I used to do circuit training but I got tired of being that 160 pound weakling so I decided to hit the DB's and BB's.

Right now I am doing ;

Day 1 (Mondays) / I change it up every month ~ chest/back/triceps/biceps/quads etc..

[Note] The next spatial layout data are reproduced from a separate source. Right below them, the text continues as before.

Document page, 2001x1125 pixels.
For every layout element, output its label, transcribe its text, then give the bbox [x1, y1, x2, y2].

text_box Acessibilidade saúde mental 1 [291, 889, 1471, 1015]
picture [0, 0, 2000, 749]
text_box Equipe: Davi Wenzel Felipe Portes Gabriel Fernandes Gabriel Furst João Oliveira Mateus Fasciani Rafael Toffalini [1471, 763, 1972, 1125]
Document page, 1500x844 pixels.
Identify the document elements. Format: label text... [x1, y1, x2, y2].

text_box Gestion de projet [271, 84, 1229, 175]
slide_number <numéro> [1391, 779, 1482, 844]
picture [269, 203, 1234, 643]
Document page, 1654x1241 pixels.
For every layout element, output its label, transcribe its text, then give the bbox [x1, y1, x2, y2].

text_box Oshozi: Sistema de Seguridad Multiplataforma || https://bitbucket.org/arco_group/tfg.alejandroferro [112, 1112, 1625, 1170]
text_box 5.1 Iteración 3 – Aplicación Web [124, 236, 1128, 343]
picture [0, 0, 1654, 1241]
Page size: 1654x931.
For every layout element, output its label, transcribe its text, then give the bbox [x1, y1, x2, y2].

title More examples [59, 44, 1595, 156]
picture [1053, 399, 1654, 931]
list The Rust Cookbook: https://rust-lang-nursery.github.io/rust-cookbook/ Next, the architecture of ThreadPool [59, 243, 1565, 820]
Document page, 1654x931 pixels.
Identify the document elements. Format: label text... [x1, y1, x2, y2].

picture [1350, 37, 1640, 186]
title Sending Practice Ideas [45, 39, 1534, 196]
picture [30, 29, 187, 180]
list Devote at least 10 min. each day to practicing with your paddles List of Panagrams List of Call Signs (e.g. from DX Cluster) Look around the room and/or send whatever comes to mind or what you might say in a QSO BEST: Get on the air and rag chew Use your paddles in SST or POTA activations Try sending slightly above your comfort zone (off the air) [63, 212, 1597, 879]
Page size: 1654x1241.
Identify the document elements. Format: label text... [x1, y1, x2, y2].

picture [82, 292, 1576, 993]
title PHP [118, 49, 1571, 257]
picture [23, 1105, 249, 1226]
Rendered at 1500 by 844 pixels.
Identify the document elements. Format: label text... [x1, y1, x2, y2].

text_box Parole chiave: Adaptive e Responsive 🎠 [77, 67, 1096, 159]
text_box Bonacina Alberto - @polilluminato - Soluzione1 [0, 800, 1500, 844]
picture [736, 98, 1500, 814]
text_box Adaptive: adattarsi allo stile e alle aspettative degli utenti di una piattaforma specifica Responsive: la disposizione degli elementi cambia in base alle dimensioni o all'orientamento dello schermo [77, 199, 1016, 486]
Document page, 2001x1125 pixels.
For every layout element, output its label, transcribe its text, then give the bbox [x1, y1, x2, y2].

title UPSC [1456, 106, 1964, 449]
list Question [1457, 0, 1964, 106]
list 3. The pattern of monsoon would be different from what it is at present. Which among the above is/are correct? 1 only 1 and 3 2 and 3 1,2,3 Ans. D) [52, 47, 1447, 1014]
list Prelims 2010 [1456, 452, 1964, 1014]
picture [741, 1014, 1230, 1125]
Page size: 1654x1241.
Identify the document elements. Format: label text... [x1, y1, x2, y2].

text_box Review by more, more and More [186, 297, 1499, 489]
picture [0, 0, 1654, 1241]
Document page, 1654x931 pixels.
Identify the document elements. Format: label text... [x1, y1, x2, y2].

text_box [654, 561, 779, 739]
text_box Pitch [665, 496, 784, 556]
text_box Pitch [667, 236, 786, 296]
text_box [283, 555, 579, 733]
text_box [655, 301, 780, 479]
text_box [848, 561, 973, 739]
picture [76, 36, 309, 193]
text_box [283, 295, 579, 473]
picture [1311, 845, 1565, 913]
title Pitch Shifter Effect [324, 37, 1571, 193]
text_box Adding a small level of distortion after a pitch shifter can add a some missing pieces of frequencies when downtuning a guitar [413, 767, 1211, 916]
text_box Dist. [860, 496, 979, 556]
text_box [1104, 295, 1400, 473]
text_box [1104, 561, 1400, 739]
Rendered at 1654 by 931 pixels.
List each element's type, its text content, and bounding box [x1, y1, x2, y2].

Flat Bench: 1x12, 1x10, 2x8 (Light to heavy)
Incline Bench: 1x12, 1x10, 2x8 (Light to heavy)
Decline Bench: 1x12, 1x10, 2x8 (Light to heavy)
**Alternating between Dec Bench & Cables week-to-week**
Cable Crossovers: 4x10 (I start off with medium weight and increase slowly) - matters how I am feeling
Seated Pec Fly Machine: 1x12, 1x10, 2x8 (Light to heavy)

Rope Curls: 3x10
Preachers: 3x10
Reverse Curls: 3x10
Incline-Seated DB curls: 1x12, 2x10, 1x8

Standing Behind-the-Back Forearm Curls: 3x12 - These are Beasts..
Gripper Machine: 3x12


Day 2 (Tuesdays)

Barbell Squats: 2x12, 2x10, 1x8
Stiff-Leg DL's: 4x12
Laying Leg Curls: 4x10
Seated Leg Extensions: 4x10

Swiss Ball Crunches: 3x30
Laying Leg Raises: 3x25
Hanging Leg Raises: 3x20


Day 3 (Thursdays)

Militray Press: 4x8
1 Arm Front Raise: 4x12
Upright Rows: 4x12
**alternate week-to-week between Upright Rows/DB Lateral Raise**
DB Lateral Raise: 4x10
Seated Reverse Delt Fly Machine: 4x12
DB Shrugs: 1x15, 2x12, 2x10

Tricep DB Kickbacks: 3x12
Rope Pressdowns: 3x10
**Alternate between Rope PD's/CG bench week-to-week**
Close Grip Bench: 1x12, 1x10, 2x8
Skull Crushers: 4x10
Dips: 4xMax reps


Day 4 (Fridays)

Assisted Pullups: 4xMax Reps (w/ 40lbs of assistance) sometimes I do 60 - depends on the day
Seated Cable Rows: 4x10
DB Bent-Over Rows: 4x8
Close Grip Pulldowns: 4x12

Seated Calf Raise: 1x15, 2x12, 2x10

Swiss Ball Crunches: 3x30
Laying Leg Raises: 3x25
Looks like it's paying off, Chris...





Nice copy/past job on the workout routine, BTW.